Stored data
------------------------------------------------------------
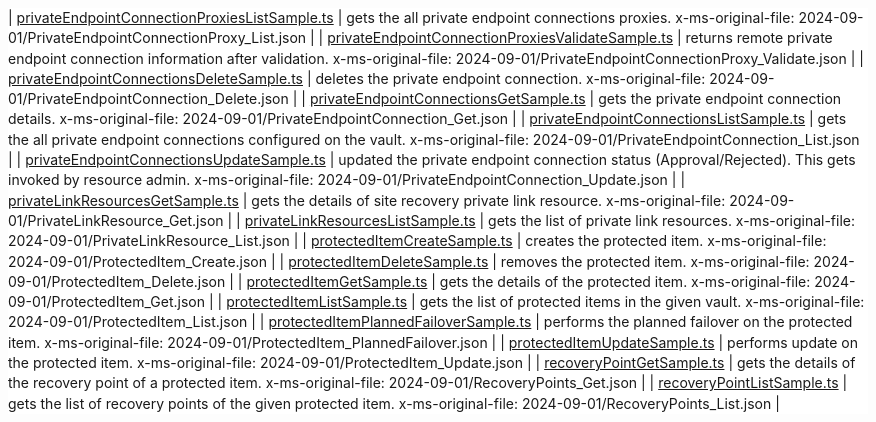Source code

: | [privateEndpointConnectionProxiesListSample.ts][privateendpointconnectionproxieslistsample]         | gets the all private endpoint connections proxies. x-ms-original-file: 2024-09-01/PrivateEndpointConnectionProxy_List.json                                                                                                                                        |
| [privateEndpointConnectionProxiesValidateSample.ts][privateendpointconnectionproxiesvalidatesample] | returns remote private endpoint connection information after validation. x-ms-original-file: 2024-09-01/PrivateEndpointConnectionProxy_Validate.json                                                                                                              |
| [privateEndpointConnectionsDeleteSample.ts][privateendpointconnectionsdeletesample]                 | deletes the private endpoint connection. x-ms-original-file: 2024-09-01/PrivateEndpointConnection_Delete.json                                                                                                                                                     |
| [privateEndpointConnectionsGetSample.ts][privateendpointconnectionsgetsample]                       | gets the private endpoint connection details. x-ms-original-file: 2024-09-01/PrivateEndpointConnection_Get.json                                                                                                                                                   |
| [privateEndpointConnectionsListSample.ts][privateendpointconnectionslistsample]                     | gets the all private endpoint connections configured on the vault. x-ms-original-file: 2024-09-01/PrivateEndpointConnection_List.json                                                                                                                             |
| [privateEndpointConnectionsUpdateSample.ts][privateendpointconnectionsupdatesample]                 | updated the private endpoint connection status (Approval/Rejected). This gets invoked by resource admin. x-ms-original-file: 2024-09-01/PrivateEndpointConnection_Update.json                                                                                     |
| [privateLinkResourcesGetSample.ts][privatelinkresourcesgetsample]                                   | gets the details of site recovery private link resource. x-ms-original-file: 2024-09-01/PrivateLinkResource_Get.json                                                                                                                                              |
| [privateLinkResourcesListSample.ts][privatelinkresourceslistsample]                                 | gets the list of private link resources. x-ms-original-file: 2024-09-01/PrivateLinkResource_List.json                                                                                                                                                             |
| [protectedItemCreateSample.ts][protecteditemcreatesample]                                           | creates the protected item. x-ms-original-file: 2024-09-01/ProtectedItem_Create.json                                                                                                                                                                              |
| [protectedItemDeleteSample.ts][protecteditemdeletesample]                                           | removes the protected item. x-ms-original-file: 2024-09-01/ProtectedItem_Delete.json                                                                                                                                                                              |
| [protectedItemGetSample.ts][protecteditemgetsample]                                                 | gets the details of the protected item. x-ms-original-file: 2024-09-01/ProtectedItem_Get.json                                                                                                                                                                     |
| [protectedItemListSample.ts][protecteditemlistsample]                                               | gets the list of protected items in the given vault. x-ms-original-file: 2024-09-01/ProtectedItem_List.json                                                                                                                                                       |
| [protectedItemPlannedFailoverSample.ts][protecteditemplannedfailoversample]                         | performs the planned failover on the protected item. x-ms-original-file: 2024-09-01/ProtectedItem_PlannedFailover.json                                                                                                                                            |
| [protectedItemUpdateSample.ts][protecteditemupdatesample]                                           | performs update on the protected item. x-ms-original-file: 2024-09-01/ProtectedItem_Update.json                                                                                                                                                                   |
| [recoveryPointGetSample.ts][recoverypointgetsample]                                                 | gets the details of the recovery point of a protected item. x-ms-original-file: 2024-09-01/RecoveryPoints_Get.json                                                                                                                                                |
| [recoveryPointListSample.ts][recoverypointlistsample]                                               | gets the list of recovery points of the given protected item. x-ms-original-file: 2024-09-01/RecoveryPoints_List.json                                                                                                                                             |

[checknameavailabilitypostsample]: https://github.com/Azure/azure-sdk-for-js/blob/main/sdk/recoveryservicesdatareplication/arm-recoveryservicesdatareplication/samples/v1/typescript/src/checkNameAvailabilityPostSample.ts
[deploymentpreflightpostsample]: https://github.com/Azure/azure-sdk-for-js/blob/main/sdk/recoveryservicesdatareplication/arm-recoveryservicesdatareplication/samples/v1/typescript/src/deploymentPreflightPostSample.ts
[emailconfigurationcreatesample]: https://github.com/Azure/azure-sdk-for-js/blob/main/sdk/recoveryservicesdatareplication/arm-recoveryservicesdatareplication/samples/v1/typescript/src/emailConfigurationCreateSample.ts
[emailconfigurationgetsample]: https://github.com/Azure/azure-sdk-for-js/blob/main/sdk/recoveryservicesdatareplication/arm-recoveryservicesdatareplication/samples/v1/typescript/src/emailConfigurationGetSample.ts
[emailconfigurationlistsample]: https://github.com/Azure/azure-sdk-for-js/blob/main/sdk/recoveryservicesdatareplication/arm-recoveryservicesdatareplication/samples/v1/typescript/src/emailConfigurationListSample.ts
[eventgetsample]: https://github.com/Azure/azure-sdk-for-js/blob/main/sdk/recoveryservicesdatareplication/arm-recoveryservicesdatareplication/samples/v1/typescript/src/eventGetSample.ts
[eventlistsample]: https://github.com/Azure/azure-sdk-for-js/blob/main/sdk/recoveryservicesdatareplication/arm-recoveryservicesdatareplication/samples/v1/typescript/src/eventListSample.ts
[fabricagentcreatesample]: https://github.com/Azure/azure-sdk-for-js/blob/main/sdk/recoveryservicesdatareplication/arm-recoveryservicesdatareplication/samples/v1/typescript/src/fabricAgentCreateSample.ts
[fabricagentdeletesample]: https://github.com/Azure/azure-sdk-for-js/blob/main/sdk/recoveryservicesdatareplication/arm-recoveryservicesdatareplication/samples/v1/typescript/src/fabricAgentDeleteSample.ts
[fabricagentgetsample]: https://github.com/Azure/azure-sdk-for-js/blob/main/sdk/recoveryservicesdatareplication/arm-recoveryservicesdatareplication/samples/v1/typescript/src/fabricAgentGetSample.ts
[fabricagentlistsample]: https://github.com/Azure/azure-sdk-for-js/blob/main/sdk/recoveryservicesdatareplication/arm-recoveryservicesdatareplication/samples/v1/typescript/src/fabricAgentListSample.ts
[fabriccreatesample]: https://github.com/Azure/azure-sdk-for-js/blob/main/sdk/recoveryservicesdatareplication/arm-recoveryservicesdatareplication/samples/v1/typescript/src/fabricCreateSample.ts
[fabricdeletesample]: https://github.com/Azure/azure-sdk-for-js/blob/main/sdk/recoveryservicesdatareplication/arm-recoveryservicesdatareplication/samples/v1/typescript/src/fabricDeleteSample.ts
[fabricgetsample]: https://github.com/Azure/azure-sdk-for-js/blob/main/sdk/recoveryservicesdatareplication/arm-recoveryservicesdatareplication/samples/v1/typescript/src/fabricGetSample.ts
[fabriclistbysubscriptionsample]: https://github.com/Azure/azure-sdk-for-js/blob/main/sdk/recoveryservicesdatareplication/arm-recoveryservicesdatareplication/samples/v1/typescript/src/fabricListBySubscriptionSample.ts
[fabriclistsample]: https://github.com/Azure/azure-sdk-for-js/blob/main/sdk/recoveryservicesdatareplication/arm-recoveryservicesdatareplication/samples/v1/typescript/src/fabricListSample.ts
[fabricupdatesample]: https://github.com/Azure/azure-sdk-for-js/blob/main/sdk/recoveryservicesdatareplication/arm-recoveryservicesdatareplication/samples/v1/typescript/src/fabricUpdateSample.ts
[jobgetsample]: https://github.com/Azure/azure-sdk-for-js/blob/main/sdk/recoveryservicesdatareplication/arm-recoveryservicesdatareplication/samples/v1/typescript/src/jobGetSample.ts
[joblistsample]: https://github.com/Azure/azure-sdk-for-js/blob/main/sdk/recoveryservicesdatareplication/arm-recoveryservicesdatareplication/samples/v1/typescript/src/jobListSample.ts
[locationbasedoperationresultsgetsample]: https://github.com/Azure/azure-sdk-for-js/blob/main/sdk/recoveryservicesdatareplication/arm-recoveryservicesdatareplication/samples/v1/typescript/src/locationBasedOperationResultsGetSample.ts
[operationresultsgetsample]: https://github.com/Azure/azure-sdk-for-js/blob/main/sdk/recoveryservicesdatareplication/arm-recoveryservicesdatareplication/samples/v1/typescript/src/operationResultsGetSample.ts
[operationslistsample]: https://github.com/Azure/azure-sdk-for-js/blob/main/sdk/recoveryservicesdatareplication/arm-recoveryservicesdatareplication/samples/v1/typescript/src/operationsListSample.ts
[policycreatesample]: https://github.com/Azure/azure-sdk-for-js/blob/main/sdk/recoveryservicesdatareplication/arm-recoveryservicesdatareplication/samples/v1/typescript/src/policyCreateSample.ts
[policydeletesample]: https://github.com/Azure/azure-sdk-for-js/blob/main/sdk/recoveryservicesdatareplication/arm-recoveryservicesdatareplication/samples/v1/typescript/src/policyDeleteSample.ts
[policygetsample]: https://github.com/Azure/azure-sdk-for-js/blob/main/sdk/recoveryservicesdatareplication/arm-recoveryservicesdatareplication/samples/v1/typescript/src/policyGetSample.ts
[policylistsample]: https://github.com/Azure/azure-sdk-for-js/blob/main/sdk/recoveryservicesdatareplication/arm-recoveryservicesdatareplication/samples/v1/typescript/src/policyListSample.ts
[privateendpointconnectionproxiescreatesample]: https://github.com/Azure/azure-sdk-for-js/blob/main/sdk/recoveryservicesdatareplication/arm-recoveryservicesdatareplication/samples/v1/typescript/src/privateEndpointConnectionProxiesCreateSample.ts
[privateendpointconnectionproxiesdeletesample]: https://github.com/Azure/azure-sdk-for-js/blob/main/sdk/recoveryservicesdatareplication/arm-recoveryservicesdatareplication/samples/v1/typescript/src/privateEndpointConnectionProxiesDeleteSample.ts
[privateendpointconnectionproxiesgetsample]: https://github.com/Azure/azure-sdk-for-js/blob/main/sdk/recoveryservicesdatareplication/arm-recoveryservicesdatareplication/samples/v1/typescript/src/privateEndpointConnectionProxiesGetSample.ts
[privateendpointconnectionproxieslistsample]: https://github.com/Azure/azure-sdk-for-js/blob/main/sdk/recoveryservicesdatareplication/arm-recoveryservicesdatareplication/samples/v1/typescript/src/privateEndpointConnectionProxiesListSample.ts
[privateendpointconnectionproxiesvalidatesample]: https://github.com/Azure/azure-sdk-for-js/blob/main/sdk/recoveryservicesdatareplication/arm-recoveryservicesdatareplication/samples/v1/typescript/src/privateEndpointConnectionProxiesValidateSample.ts
[privateendpointconnectionsdeletesample]: https://github.com/Azure/azure-sdk-for-js/blob/main/sdk/recoveryservicesdatareplication/arm-recoveryservicesdatareplication/samples/v1/typescript/src/privateEndpointConnectionsDeleteSample.ts
[privateendpointconnectionsgetsample]: https://github.com/Azure/azure-sdk-for-js/blob/main/sdk/recoveryservicesdatareplication/arm-recoveryservicesdatareplication/samples/v1/typescript/src/privateEndpointConnectionsGetSample.ts
[privateendpointconnectionslistsample]: https://github.com/Azure/azure-sdk-for-js/blob/main/sdk/recoveryservicesdatareplication/arm-recoveryservicesdatareplication/samples/v1/typescript/src/privateEndpointConnectionsListSample.ts
[privateendpointconnectionsupdatesample]: https://github.com/Azure/azure-sdk-for-js/blob/main/sdk/recoveryservicesdatareplication/arm-recoveryservicesdatareplication/samples/v1/typescript/src/privateEndpointConnectionsUpdateSample.ts
[privatelinkresourcesgetsample]: https://github.com/Azure/azure-sdk-for-js/blob/main/sdk/recoveryservicesdatareplication/arm-recoveryservicesdatareplication/samples/v1/typescript/src/privateLinkResourcesGetSample.ts
[privatelinkresourceslistsample]: https://github.com/Azure/azure-sdk-for-js/blob/main/sdk/recoveryservicesdatareplication/arm-recoveryservicesdatareplication/samples/v1/typescript/src/privateLinkResourcesListSample.ts
[protecteditemcreatesample]: https://github.com/Azure/azure-sdk-for-js/blob/main/sdk/recoveryservicesdatareplication/arm-recoveryservicesdatareplication/samples/v1/typescript/src/protectedItemCreateSample.ts
[protecteditemdeletesample]: https://github.com/Azure/azure-sdk-for-js/blob/main/sdk/recoveryservicesdatareplication/arm-recoveryservicesdatareplication/samples/v1/typescript/src/protectedItemDeleteSample.ts
[protecteditemgetsample]: https://github.com/Azure/azure-sdk-for-js/blob/main/sdk/recoveryservicesdatareplication/arm-recoveryservicesdatareplication/samples/v1/typescript/src/protectedItemGetSample.ts
[protecteditemlistsample]: https://github.com/Azure/azure-sdk-for-js/blob/main/sdk/recoveryservicesdatareplication/arm-recoveryservicesdatareplication/samples/v1/typescript/src/protectedItemListSample.ts
[protecteditemplannedfailoversample]: https://github.com/Azure/azure-sdk-for-js/blob/main/sdk/recoveryservicesdatareplication/arm-recoveryservicesdatareplication/samples/v1/typescript/src/protectedItemPlannedFailoverSample.ts
[protecteditemupdatesample]: https://github.com/Azure/azure-sdk-for-js/blob/main/sdk/recoveryservicesdatareplication/arm-recoveryservicesdatareplication/samples/v1/typescript/src/protectedItemUpdateSample.ts
[recoverypointgetsample]: https://github.com/Azure/azure-sdk-for-js/blob/main/sdk/recoveryservicesdatareplication/arm-recoveryservicesdatareplication/samples/v1/typescript/src/recoveryPointGetSample.ts
[recoverypointlistsample]: https://github.com/Azure/azure-sdk-for-js/blob/main/sdk/recoveryservicesdatareplication/arm-recoveryservicesdatareplication/samples/v1/typescript/src/recoveryPointListSample.ts
[replicationextensioncreatesample]: https://github.com/Azure/azure-sdk-for-js/blob/main/sdk/recoveryservicesdatareplication/arm-recoveryservicesdatareplication/samples/v1/typescript/src/replicationExtensionCreateSample.ts
[replicationextensiondeletesample]: https://github.com/Azure/azure-sdk-for-js/blob/main/sdk/recoveryservicesdatareplication/arm-recoveryservicesdatareplication/samples/v1/typescript/src/replicationExtensionDeleteSample.ts
[replicationextensiongetsample]: https://github.com/Azure/azure-sdk-for-js/blob/main/sdk/recoveryservicesdatareplication/arm-recoveryservicesdatareplication/samples/v1/typescript/src/replicationExtensionGetSample.ts
[replicationextensionlistsample]: https://github.com/Azure/azure-sdk-for-js/blob/main/sdk/recoveryservicesdatareplication/arm-recoveryservicesdatareplication/samples/v1/typescript/src/replicationExtensionListSample.ts
[vaultcreatesample]: https://github.com/Azure/azure-sdk-for-js/blob/main/sdk/recoveryservicesdatareplication/arm-recoveryservicesdatareplication/samples/v1/typescript/src/vaultCreateSample.ts
[vaultdeletesample]: https://github.com/Azure/azure-sdk-for-js/blob/main/sdk/recoveryservicesdatareplication/arm-recoveryservicesdatareplication/samples/v1/typescript/src/vaultDeleteSample.ts
[vaultgetsample]: https://github.com/Azure/azure-sdk-for-js/blob/main/sdk/recoveryservicesdatareplication/arm-recoveryservicesdatareplication/samples/v1/typescript/src/vaultGetSample.ts
[vaultlistbysubscriptionsample]: https://github.com/Azure/azure-sdk-for-js/blob/main/sdk/recoveryservicesdatareplication/arm-recoveryservicesdatareplication/samples/v1/typescript/src/vaultListBySubscriptionSample.ts
[vaultlistsample]: https://github.com/Azure/azure-sdk-for-js/blob/main/sdk/recoveryservicesdatareplication/arm-recoveryservicesdatareplication/samples/v1/typescript/src/vaultListSample.ts
[vaultupdatesample]: https://github.com/Azure/azure-sdk-for-js/blob/main/sdk/recoveryservicesdatareplication/arm-recoveryservicesdatareplication/samples/v1/typescript/src/vaultUpdateSample.ts
[apiref]: https://learn.microsoft.com/javascript/api/@azure/arm-recoveryservicesdatareplication?view=azure-node-preview
[freesub]: https://azure.microsoft.com/free/
[package]: https://github.com/Azure/azure-sdk-for-js/tree/main/sdk/recoveryservicesdatareplication/arm-recoveryservicesdatareplication/README.md
[typescript]: https://www.typescriptlang.org/docs/home.html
------------------------------------------------------------
> [HOW TO COMPLETE THIS TASK]:
Your answer should consist only of the lines from the one with "[freesub]: https://azure.microsoft.com/free/" through the end of the data above, reproduced exactly.

> [OUTPUT OF THE EXERCISE]:
[freesub]: https://azure.microsoft.com/free/
[package]: https://github.com/Azure/azure-sdk-for-js/tree/main/sdk/recoveryservicesdatareplication/arm-recoveryservicesdatareplication/README.md
[typescript]: https://www.typescriptlang.org/docs/home.html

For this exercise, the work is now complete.